◆ Exercise details
Taking the line with "index dip: (285, 585)" as the first and the line with "pinky tip: (387, 630)" as the last, set down exactly every line in that range from the entries below, and no more.

◆ Data for analysis

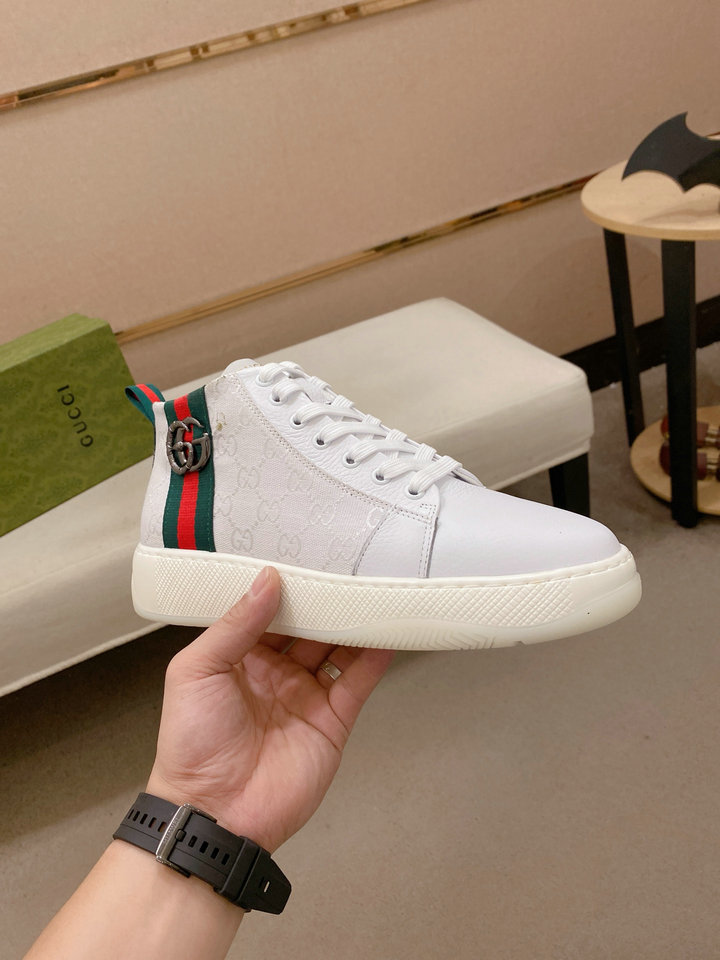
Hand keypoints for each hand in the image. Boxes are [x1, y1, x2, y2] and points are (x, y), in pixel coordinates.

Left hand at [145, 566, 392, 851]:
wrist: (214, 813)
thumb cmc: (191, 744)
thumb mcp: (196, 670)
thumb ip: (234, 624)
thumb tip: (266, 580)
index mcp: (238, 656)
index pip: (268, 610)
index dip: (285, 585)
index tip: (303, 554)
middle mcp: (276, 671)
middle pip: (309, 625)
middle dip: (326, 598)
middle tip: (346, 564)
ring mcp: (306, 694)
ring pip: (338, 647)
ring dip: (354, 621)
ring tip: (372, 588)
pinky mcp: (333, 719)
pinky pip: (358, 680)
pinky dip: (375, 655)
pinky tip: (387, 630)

--

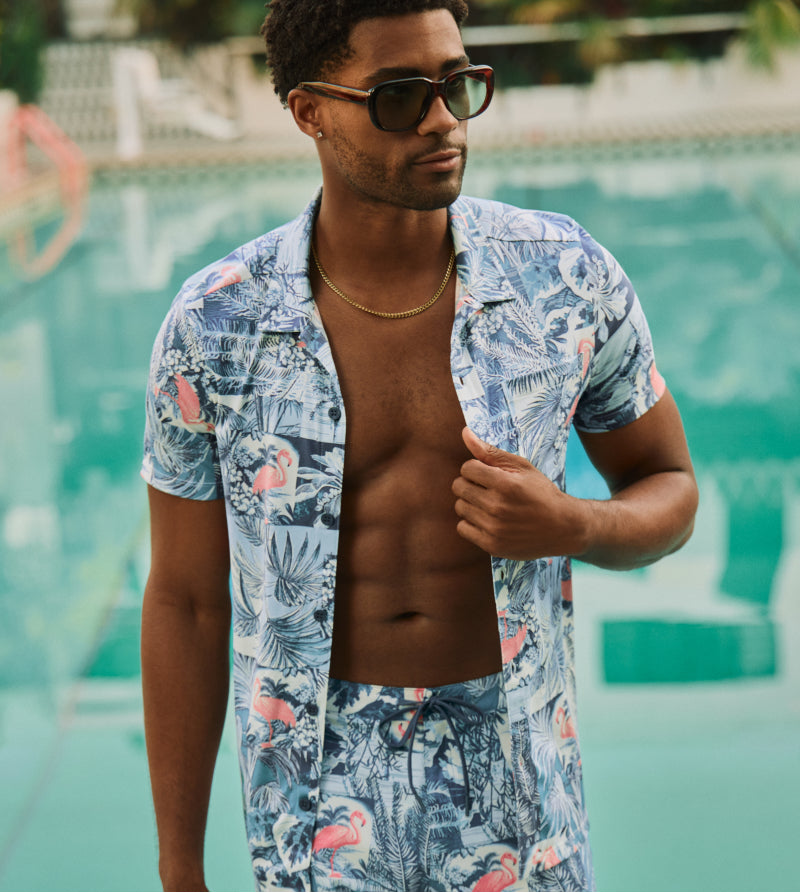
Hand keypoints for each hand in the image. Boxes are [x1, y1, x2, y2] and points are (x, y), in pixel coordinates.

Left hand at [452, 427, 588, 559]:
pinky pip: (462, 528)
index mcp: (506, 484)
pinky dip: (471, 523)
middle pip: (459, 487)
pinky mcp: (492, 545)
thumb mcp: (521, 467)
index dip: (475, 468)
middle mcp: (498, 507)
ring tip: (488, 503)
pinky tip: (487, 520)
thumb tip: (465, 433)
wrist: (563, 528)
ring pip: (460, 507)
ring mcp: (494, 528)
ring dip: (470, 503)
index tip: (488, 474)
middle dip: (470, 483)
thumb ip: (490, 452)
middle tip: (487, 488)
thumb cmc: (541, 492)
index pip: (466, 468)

◆ Answer section
index dip: (285, 585)
index tip: (303, 554)
middle mcp: (276, 671)
middle pip: (309, 625)
middle dip: (326, 598)
middle tip: (346, 564)
ring mcp: (306, 694)
ring pip: (338, 647)
ring dip: (354, 621)
ring tip: (372, 588)
pinky mcp: (333, 719)
pinky pip: (358, 680)
pinky dip: (375, 655)
pinky tip: (387, 630)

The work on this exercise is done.